Once you reach the ski station on the Osorno Vulcano you can take a ski lift to reach a lovely valley viewpoint. On the right of the ski station, a small path will also take you to a higher elevation where you can admire the cone of Chalbuco volcano and the valley between the two volcanoes. Depending on weather, you might find yourself above the clouds.

The access to the Petrohue falls and Green Lagoon is very easy with a carrier as the path is reasonably flat. The car can park just in front of the Osorno ski station so access is straightforward. Only if you want to climb further on the volcano, you would have some difficulties if accompanied by young children as the path gets a bit steep.
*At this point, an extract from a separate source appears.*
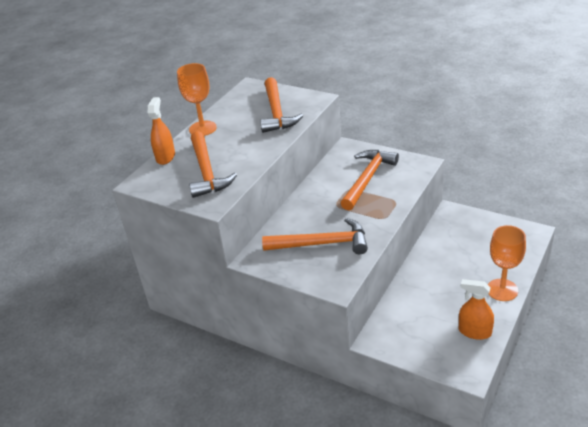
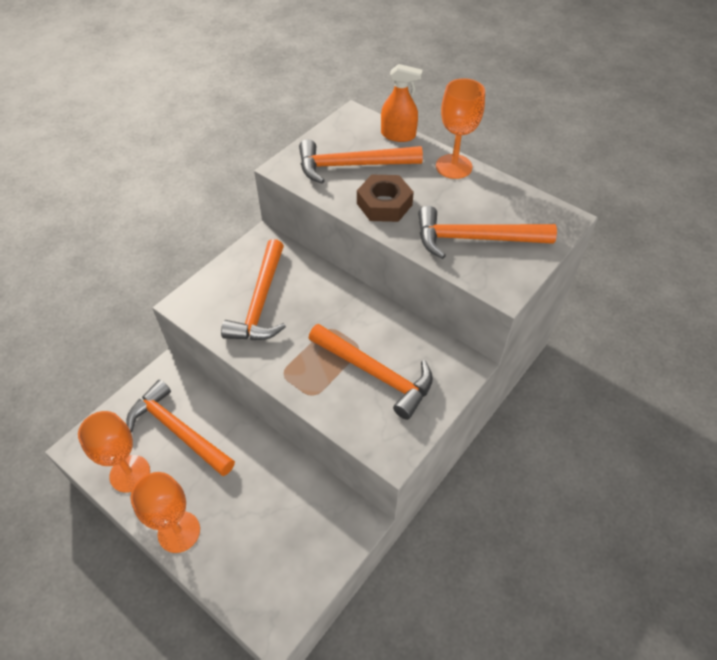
camera: 95 degrees right, 15 degrees up
(249, 150) = (384, 204): none -> brown nut
(426, 315) = (178, 430): none -> orange hammer
(474, 332) = (130, 473): orange spray bottle -> orange goblet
Day 3: discover Chiloe, at least a small part of it. This is a big archipelago ( there are several islands and the biggest one is called Chiloe) and you would need several days if you want to really immerse yourself in the nature of this place. Imagine rolling hills and painted houses on a blue background: it is a lovely quiet place. Even if you do not have the time for a long layover, we still believe that even a shorter trip will give some insight into this ancestral land, the last bastion of Spanish colonisation.

We chose again the knowledgeable and super nice guys at LS Travel Group to show us around as we were seeking to understand more about the history of the place. If you are by car, there is no difficulty in accessing it on your own. First you would need to make your way to Pargua ( about 50 min from Puerto Varas) and take a ferry across the channel. A one way crossing for a small vehicle is 13,000 CLP and takes 20-30 min.
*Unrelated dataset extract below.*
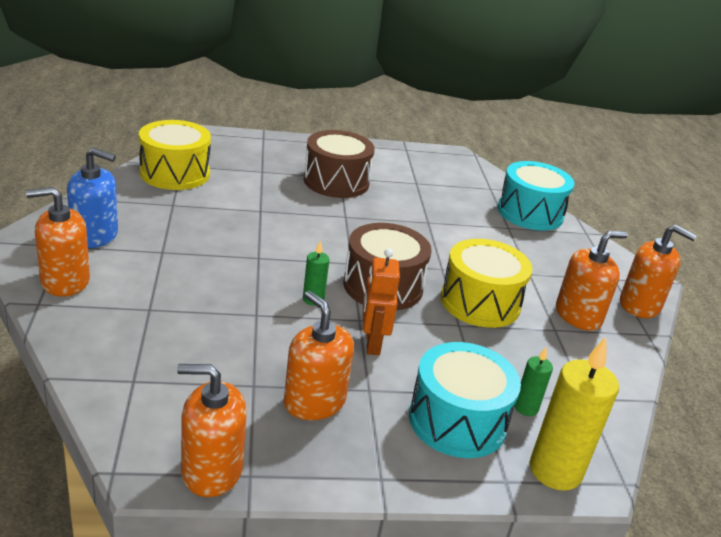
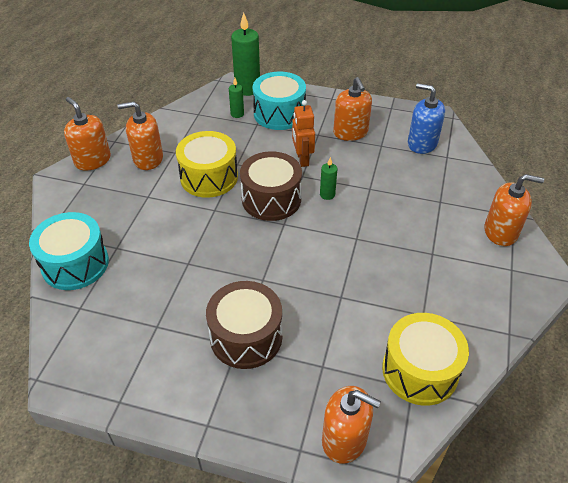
camera: 155 degrees left, 15 degrees up
(95, 236) = (488, 278): blue soap dispenser -> blue soap dispenser (422, 143)
(211, 470) = (408, 112): orange soap dispenser -> orange soap dispenser (344, 439)
(372, 343) = (302, 159): orange robot -> orange robot turned 150 degrees clockwise
(555, 471) = (247, 89): yellow candle -> green candle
If you only have one day on the island you would have to choose which part to visit. The entire island is about 190 km long and 60 kmwide with the South being a bit less easy to access by road. After doing some research, we decided to focus on the North part, including Castro, Ancud and the penguin colony in Punihuil. If you are into visiting UNESCO heritage sites, you should definitely aim to visit one of the wooden churches that Chiloe is well known for.

Ancud has a small but very well designed museum that showcases the beginning of Chiloe’s human settlement and later colonisation. For fossil enthusiasts, there is a skeleton of a big Blue whale in the interior garden. A very impressive sight, especially if travelling with older kids with an interest in animals.

Another highlight of the island is a visit to the penguin colony located in Islotes de Puñihuil. This is a natural monument and a breeding ground for Magellanic and the near-extinct Humboldt penguins, and a haven for blue whales. Following the road signs with ‘Pinguineria’ will take you to a remote beach on the North West of the island. Here, two companies organise boat trips to three neighbouring rockets where Magellanic and Humboldt penguins make their nests. The closer to the Summer months you visit, the more penguins you will see fishing and then making their way waddling up the rocks to bring food to the family. When we visited, the 30 min navigation costed 7000 for adults and 3500 for kids between 2 and 10 years old. There were 5 trips each day and for each of the two companies so try to get there before lunchtime.

During our three days in the Lakes District we tried a few restaurants recommended by locals. The one that gets top marks for view (in the pier), food ( good pizza and tartar) and family friendliness (high chairs, big tables and changing tables) is Mesa Tropea. Not to mention that they have their own very nice craft bier. We loved it so much we went there twice. It is very popular but if you go early ( 18h30 or so) you should be seated rather quickly.

Another good option for a quick lunch and extremely good cakes is Cafe Mawen. They also make fresh alfajores (biscuits with dulce de leche cream) that will make a lovely gift. They have high chairs too.

For some delicious seafood, try Casavaldes. It is a bit more expensive but remains a solid recommendation for good fish and nice lake views.

What are your favourite spots in Puerto Varas? We would love to hear you feedback. Thanks for reading and happy travels!